Nous pouvons considérer la nature comme l'art, causes productrices de leur objet.

Mais l'art est une production par liberté, c'est-à-dire qu'elle est le produit d'une volonté humaine qui agence des moyens en vue d'une fin définie ou non.

Au contraire le « travail » de la nature, par exemple « les gâteaux de cire régulièrement construits » par les abeilles, « n'est fondé sur aucune réflexion proprement rationnelle ».

Cette différence est essentielle car si on peut réduire l'activité de la nature à un mécanisme (c'est d'ailleurs le rôle de la science), l'activité artistique, parce qu'elle relève d'une liberté, échappe à toute prévision.

Kant rompt donc avec le modèle classique et place de ce fait l'art au-dessus de la nature (il possède une valeur supérieure à cette dernière).

Ainsi, il n'est plus question pour l'art d'imiter la nature.

Art et science

Ce qui distingue essentiellement la science de l'activité artistique au sens large, repose sur le fait que :

  • Dans la science, savoir et savoir-faire se confondent.

    Connaître théoriquement le processus d'un calcul mathématique implique nécessairement que nous soyons en état de le réaliser effectivement.

  • Dans l'art au contraire on peut savoir théoriquement comment faire et ne pas parvenir à le faire en pratique.

    Je peux posséder une connaissance parfaite du solfège et du mécanisme d'un piano, sans pour autant être capable de jouer un morceau de musique convenablement.

Il ne s'agit pas ici de dire que l'art est supérieur ou inférieur à la science mais que l'art n'appartient pas au même domaine, ainsi ces deux activités sont pour Kant incomparables.

Art et métier

Ici Kant se rapproche des Beaux-arts dans la mesure ou il sépare l'art de certains travaux relatifs à l'artisanat (pour autant nous verrons que la rupture n'est pas tout à fait consommée).

Selon Kant, l'art est lié au jeu et le métier au travail.

Or le jeu est une activité agréable, au contraire le travail est désagréable (il contient une part de contrainte qui justifie justement le salaire).

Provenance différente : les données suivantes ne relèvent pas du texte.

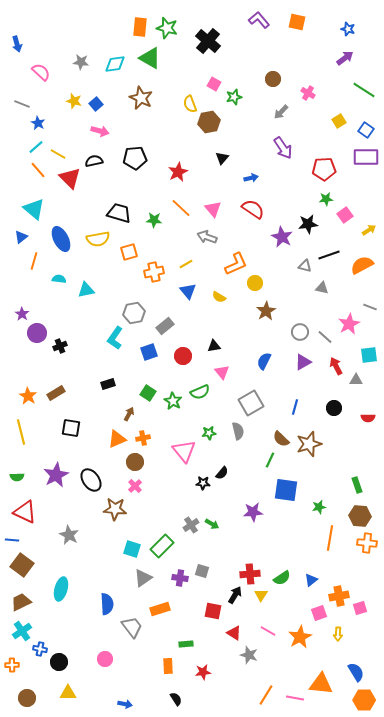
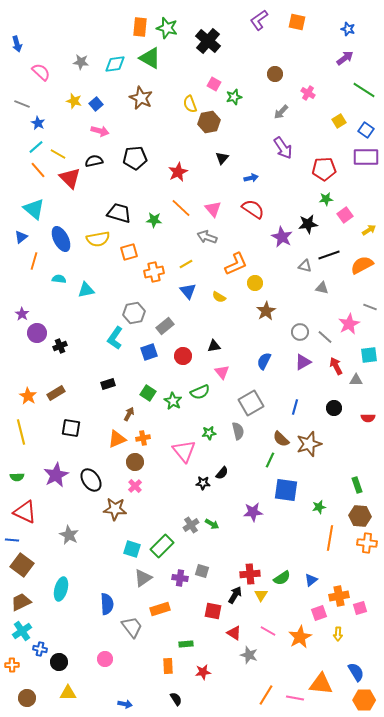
purple L-shape at (259, 20): rotated 85 degrees counterclockwise
brown circle at (273, 79): moved 2 px right, 5 px up
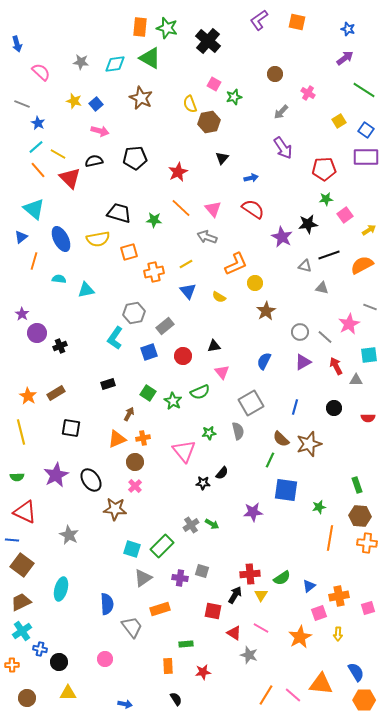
blue triangle at (311, 580): moved 2 px left, 6 px down
pink square at (360, 608): moved 8 px right
pink line at (268, 631): moved 7 px left, 3 px up
pink line at (295, 698): moved 2 px left, 3 px up; rotated 30 degrees clockwise
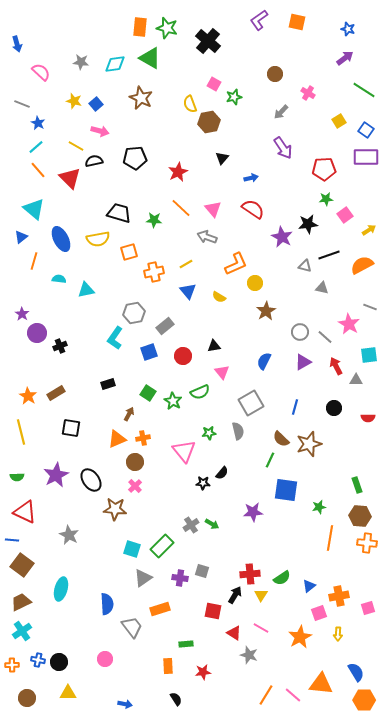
yellow line at (58, 154): moved 18 px right, 8 px up
pink star at (349, 324): rotated 15 degrees counterclockwise
blue cross at (40, 649): moved 2 px left, 11 px down
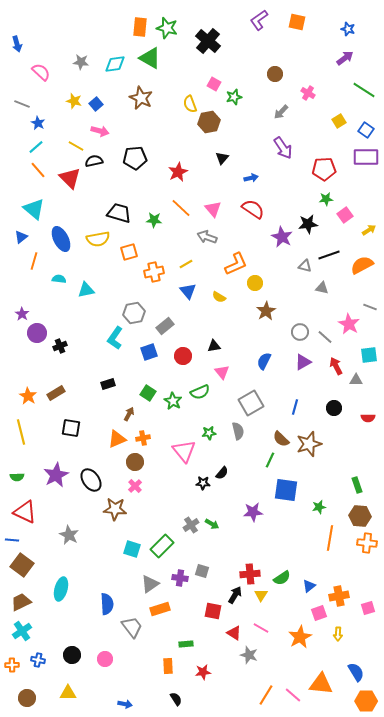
gray triangle at (143, 578): moved 7 px right, 6 px down
black circle at (59, 662): moved 13 px right, 7 px up
orange hexagon at (364, 700): moved 2 px right, 1 px down
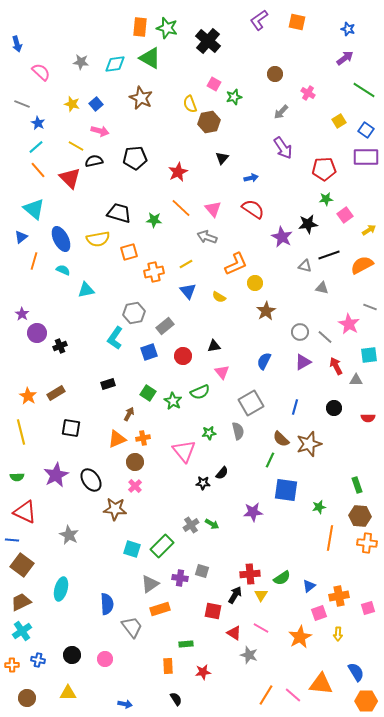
yellow star at (74, 101): moved 2 px left, 3 px down
cyan semicircle at (59, 279): moved 4 px right, 9 px up; rotated 16 degrees clockwise
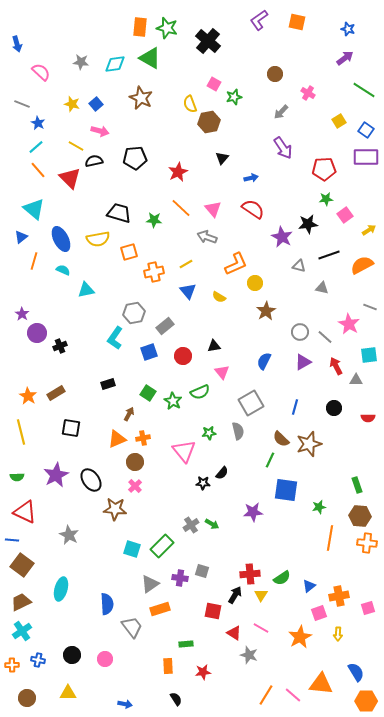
gray triangle at (305, 266): moved 6 px left
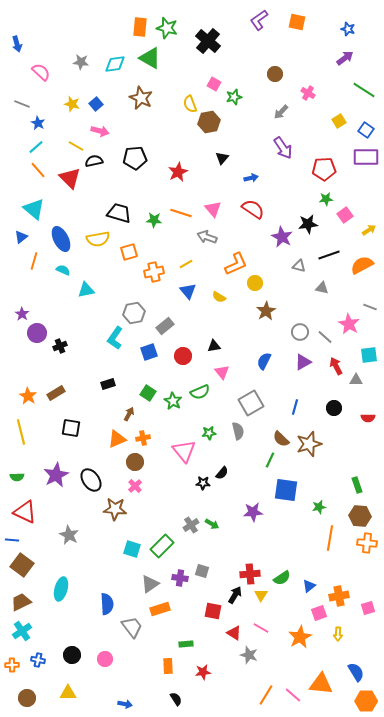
orange line at (181, 208): moved 5 px down; rotated 25 degrees counterclockwise
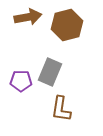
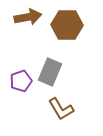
brown hexagon: rotated 16 degrees clockwise
purple pentagon: rotated 20 degrees counterclockwise
brown L-shape: rotated 40 degrees counterclockwise
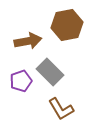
brown arrow: moved 24 px down
brown hexagon: rotated 12 degrees counterclockwise
gray rectangle: rotated 68 degrees counterclockwise
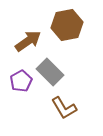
brown arrow: rotated 24 degrees counterclockwise
purple pentagon: rotated 10 degrees counterclockwise
brown L-shape: moved 3 px right, 1 px up
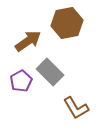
brown hexagon: moved 2 px up
brown L-shape: moved 12 px right
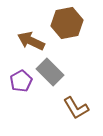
brown arrow: moved 3 px right; rotated 120 degrees counterclockwise
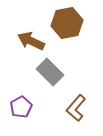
purple pentagon: moved 26 px down
brown L-shape: rotated 72 degrees clockwise
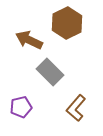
brown hexagon: rotated 16 degrees counterclockwise
brown arrow: moved 2 px left, 1 px up
purple pentagon: rotated 15 degrees clockwise
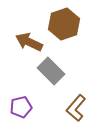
brown hexagon: moved 3 px left, 1 px down; rotated 8 degrees clockwise
brown arrow: moved 2 px down
gray rectangle: moved 1 px right, 1 px up
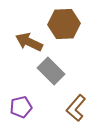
brown hexagon: rotated 16 degrees clockwise
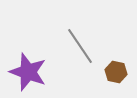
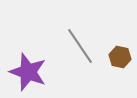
brown hexagon: moved 4 px right, 15 px up
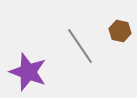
brown hexagon: moved 26 px up
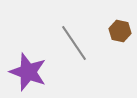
gray line: moved 6 px left, 3 px up
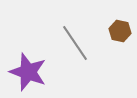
gray line: moved 1 px right
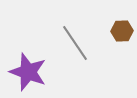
brown hexagon: moved 2 px right; rotated 15 degrees counterclockwise
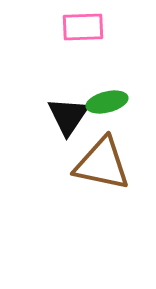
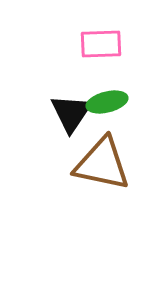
pink rectangle: moved 18 px right, 17 px down
black triangle: moved 3 px right, 3 px up
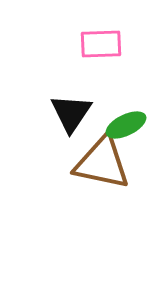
green ellipse: moved 19 px right, 23 px down; rotated 12 degrees counterclockwise
brown triangle: moved 1 px up
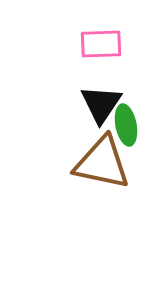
black triangle: moved 30 px right, 9 px up
green ellipse: rotated 75 degrees counterclockwise
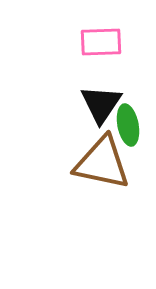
pink rectangle: moved 2 px up
green ellipse: moved 2 px right
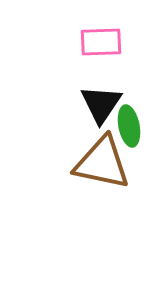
green ellipse: moved 1 px right, 1 px down
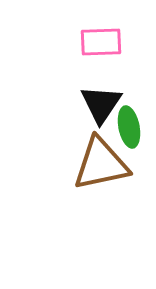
green ellipse: moved 1 px down
brown triangle: moved 1 px left, 1 px down; rotated 24 degrees counterclockwise
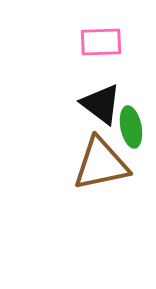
black triangle: rotated 27 degrees counterclockwise
green ellipse: moved 2 px right
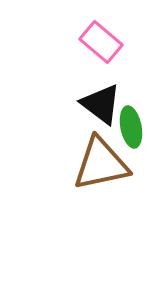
pink rectangle: rotated 42 degrees clockwise
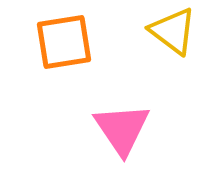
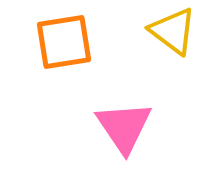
pink triangle: moved 2 px right, 2 px up
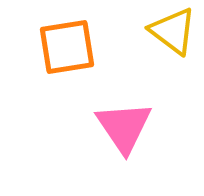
orange square: moved 3 px right, 5 px down
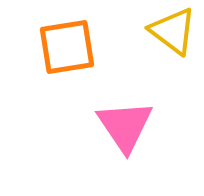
pink triangle: moved 1 px right, 1 px up
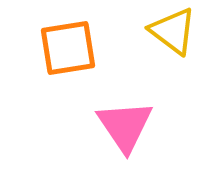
orange square: moved 1 px right, 1 px down
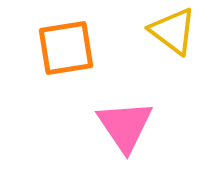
orange square: moved 2 px left
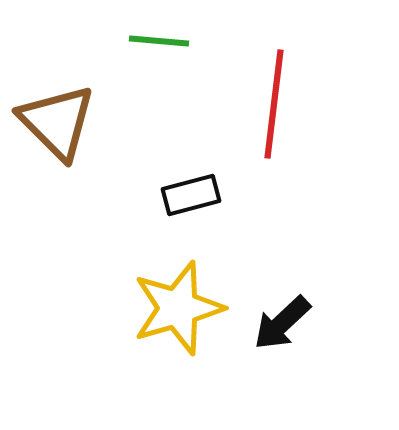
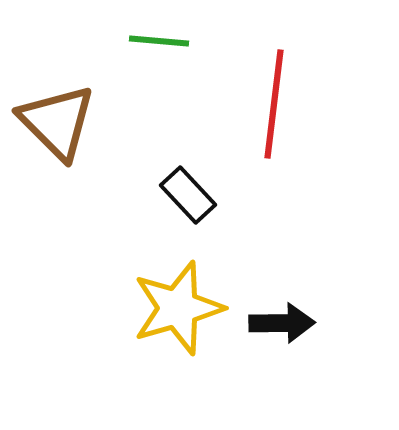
black rectangle: moved 3 px left; rotated 62 degrees clockwise
black arrow: rotated 138 degrees counterclockwise
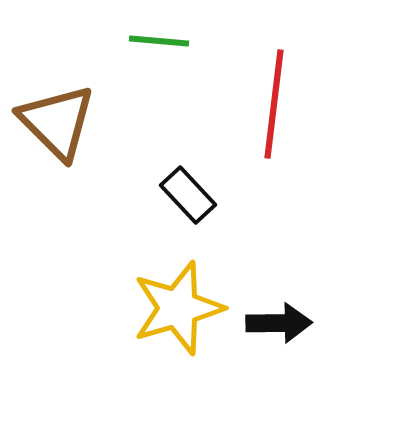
black arrow: moved 3 px left
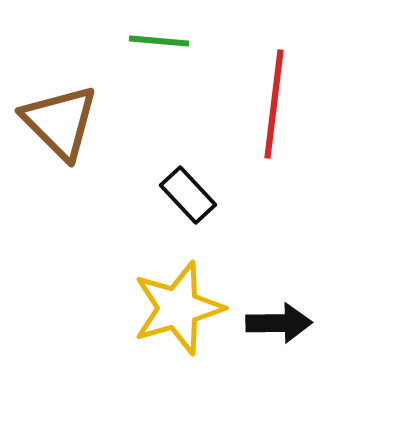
brown triangle: moved 3 px right
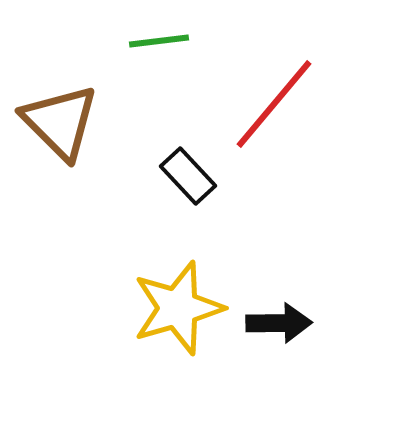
green line: rotated 12 degrees counterclockwise
red line: rotated 33 degrees clockwise
black rectangle: moved 19 px up
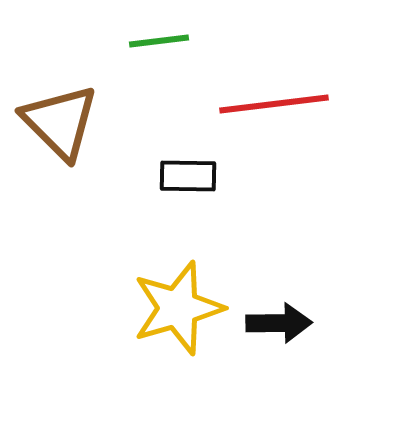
red line: rotated 43 degrees clockwise
black rectangle: rotated 46 degrees counterclockwise
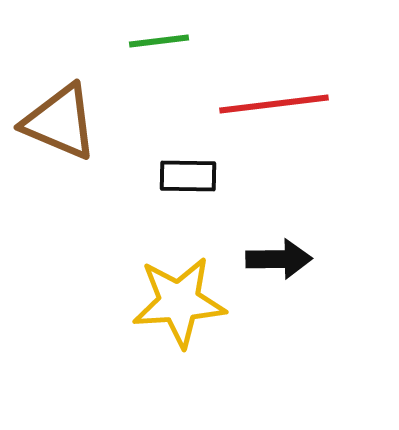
brown triangle: rotated 22 degrees counterclockwise
yellow star: moved 1 px right, 6 px up; rotated 12 degrees clockwise
black arrow: moved 64 px up
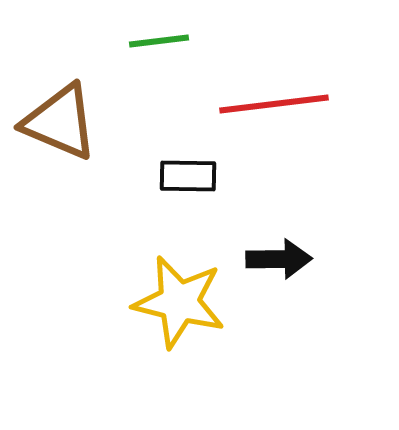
yellow star: rotated 18 degrees clockwise
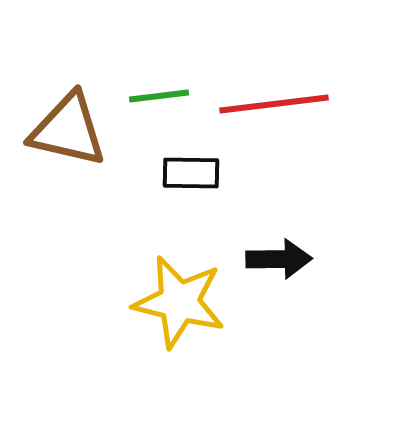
green line: moved 55 px down
brown triangle: moved 8 px right, 8 px down; rotated 10 degrees counterclockwise
black rectangle: moved 3 px right, 3 px up
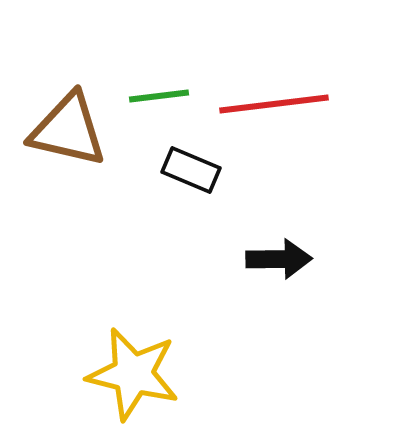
black rectangle: moved 3 px up; rotated 22 degrees clockwise
yellow star: moved 46 px left, 72 px down
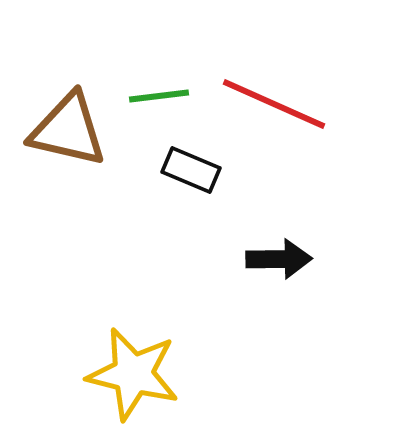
red line: rotated 31 degrees clockwise
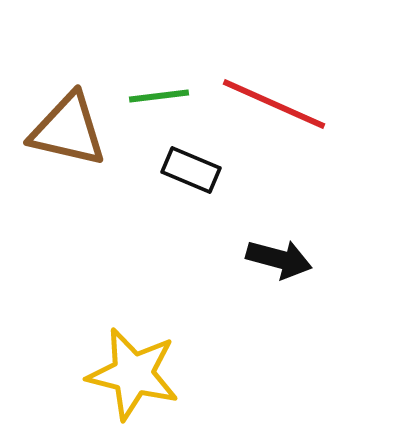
black arrow: rotated 16 degrees clockwise
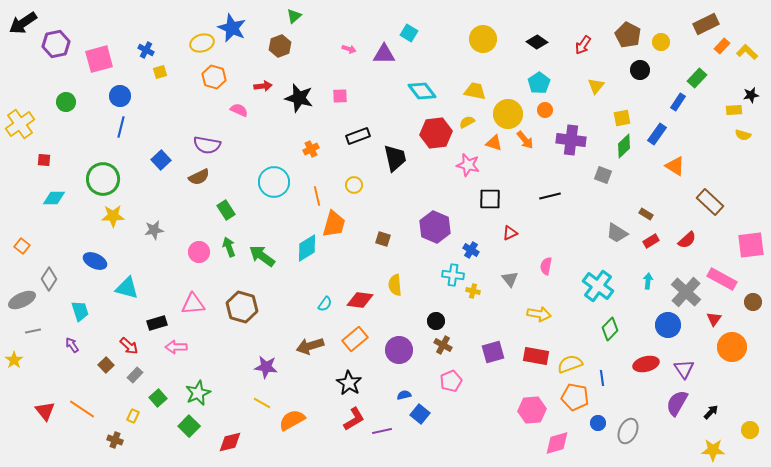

Cette contrainte ou caractère désagréable est ce qui distingue le métier de l'activité artistique.

Pour autant Kant tempère son propos en reconnaissant que cette contrainte si elle est réduite dans l'activité artistique n'en est pas pour autant absente.

La pratique artistique requiert une discipline du corps qui sert de fondement à la liberté de l'esprit.

Même dans les arts libéraux il existe une certaine contrainte, dans la poésie par exemple : les règles lexicales, métriques et prosodiques.

Beaux-arts et arts mécaniques

Il s'agit ici de la différence entre la réalisation d'un objet conforme à la connaissance qu'on en a et la réalisation d'un objet en vue du seul sentiment de plaisir.

Kant va distinguer trois types de plaisir dont deux sont relatifs à l'esthétique et correspondent à deux formes d'arts :

  • les arts d'agrément,

  • les beaux-arts.

Le plaisir non-esthétique : Il s'agit d'un simple plaisir du corps directement produit par des sensations adéquates ou par la satisfaction d'un besoin naturel au moment ou elle se réalise.

Le plaisir pour être esthétique doit passer par une représentation.

Cela signifie qu'il ne s'agit pas d'un plaisir physique ressenti, d'une jouissance sensible actuelle mais d'une émotion d'ordre spirituel.

Selon Kant, il existe deux espèces de représentations susceptibles de procurer du plaisir :

  • celles qui renvoient à de simples sensations,

  • celles qui renvoient au jeu des facultés.

Les premières concernent les arts d'agréments, les secondes les beaux-arts.

Les arts d'agréments visent à projeter le sujet dans un état de plaisir sensible, lui faire goûter pourrait-on dire une jouissance physique par procuration ou par avance.

Nous pourrions considérer qu'une partie de la production cinématographique est de cette ordre, elle propose au spectateur de s'identifier aux personnages représentés à l'écran pour goûter le plaisir qu'ils interprètent.

Ainsi, il existe dans les arts d'agrément une fin visée par l'artiste et un savoir-faire mis en oeuvre pour nous faire ressentir un tel plaisir.

Le plaisir des beaux-arts est lui de l'ordre de la finalité sans fin et se joue en dehors du sensible ou de sa représentation, il est purement intelligible.

« Les arts d'agréments sont ceux dont la jouissance est le seul but », les beaux-arts contribuent à la culture des facultés de l'âme en vue de la communication dans la société.